Intense clashes broke out in Syria's Daraa on Monday between government forces and insurgents with both sides shelling parts of the southern city that has been declared a safe zone under a recent Russia-sponsored deal, opposition activists and state media said.
Daraa, the site where Syria's crisis began in March 2011 with anti-government protests, is one of four "de-escalation zones" announced earlier this month during cease-fire talks in Astana, Kazakhstan.
Russia, Iran and Turkey agreed to establish the zones in Syria, signing on to a Russian plan under which President Bashar Assad's air force would halt flights over designated areas across the war-torn country.
Violence had been reported in the "de-escalation zones" since the deal was struck but Monday's clashes were among the worst.
The Britain-based Syrian Observatory for Human Rights said government forces fired 11 missiles on rebel-held parts of Daraa as insurgents, including members of the al-Qaida-linked Levant Liberation Committees shelled government-held parts of the city.
Daraa-based opposition activist Ahmad al-Masalmeh said insurgents repelled a government attack on the city's Manshiyeh neighborhood adding that troops fired as many as 20 missiles on the city.
State news agency SANA said the shelling of government-held parts of the city wounded two women and a child. It added that the Syrian government respects the Astana deal but has vowed to retaliate to any violation.
The violence came as U.S.-backed Syrian fighters marched closer toward the northern city of Raqqa, the de facto capital of the Islamic State group.
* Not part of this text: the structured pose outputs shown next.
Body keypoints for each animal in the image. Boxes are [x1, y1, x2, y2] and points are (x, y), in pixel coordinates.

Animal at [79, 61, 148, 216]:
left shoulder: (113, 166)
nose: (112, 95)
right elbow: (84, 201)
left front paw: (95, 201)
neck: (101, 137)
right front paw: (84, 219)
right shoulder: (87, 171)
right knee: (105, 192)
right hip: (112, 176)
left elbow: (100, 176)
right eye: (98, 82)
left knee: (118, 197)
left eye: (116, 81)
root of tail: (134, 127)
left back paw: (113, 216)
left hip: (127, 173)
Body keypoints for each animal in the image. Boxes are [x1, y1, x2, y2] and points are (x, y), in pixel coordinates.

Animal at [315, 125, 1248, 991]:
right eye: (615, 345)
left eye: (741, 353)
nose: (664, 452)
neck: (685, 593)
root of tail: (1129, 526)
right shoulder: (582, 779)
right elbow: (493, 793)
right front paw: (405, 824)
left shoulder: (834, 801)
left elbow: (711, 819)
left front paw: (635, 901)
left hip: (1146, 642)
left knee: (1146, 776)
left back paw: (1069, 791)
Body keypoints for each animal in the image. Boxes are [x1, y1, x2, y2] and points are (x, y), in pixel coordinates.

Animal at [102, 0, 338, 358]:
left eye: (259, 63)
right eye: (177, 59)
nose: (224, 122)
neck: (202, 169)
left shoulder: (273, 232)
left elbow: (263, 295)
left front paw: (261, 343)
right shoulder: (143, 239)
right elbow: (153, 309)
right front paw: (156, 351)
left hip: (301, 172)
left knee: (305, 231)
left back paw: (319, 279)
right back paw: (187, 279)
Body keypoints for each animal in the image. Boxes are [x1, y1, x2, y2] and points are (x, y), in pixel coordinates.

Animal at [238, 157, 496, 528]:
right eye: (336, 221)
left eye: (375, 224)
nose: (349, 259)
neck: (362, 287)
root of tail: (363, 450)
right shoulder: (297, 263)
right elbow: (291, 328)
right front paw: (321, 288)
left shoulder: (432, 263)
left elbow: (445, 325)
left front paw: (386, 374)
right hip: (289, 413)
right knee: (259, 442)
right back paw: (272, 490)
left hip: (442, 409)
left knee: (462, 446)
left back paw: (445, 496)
The Kurdish-led Syrian Democratic Forces has been the most effective group fighting IS extremists in Syria who have lost wide areas around Raqqa over the past months.
The Kurdish-led forces and the Observatory said the U.S.-backed fighters captured the village of Salhabiyeh, west of Raqqa.
In the eastern city of Deir el-Zour, which is contested between IS and the Syrian government, airstrikes targeted several neighborhoods held by IS killing and wounded dozens.
Omar Abu Laila, a Europe-based opposition activist from Deir el-Zour, said the airstrikes were likely carried out by Russian warplanes, adding that seven people were killed and more than 20 wounded. The Observatory said 10 people were killed, including three IS members.
Earlier Monday, IS claimed responsibility for a suicide attack in northwest Syria that killed at least 14 insurgents. The extremists said in a statement that the attack against Ahrar al-Sham fighters was carried out by one of its members who parked his booby trapped motorcycle outside the group's office and detonated it along with an explosive belt he was wearing.
Ahrar al-Sham had blamed IS for Sunday's attack in the village of Tal Touqan in Idlib province. Ahrar al-Sham said the attacker blew himself and his motorcycle up amid the fighters, killing and wounding dozens.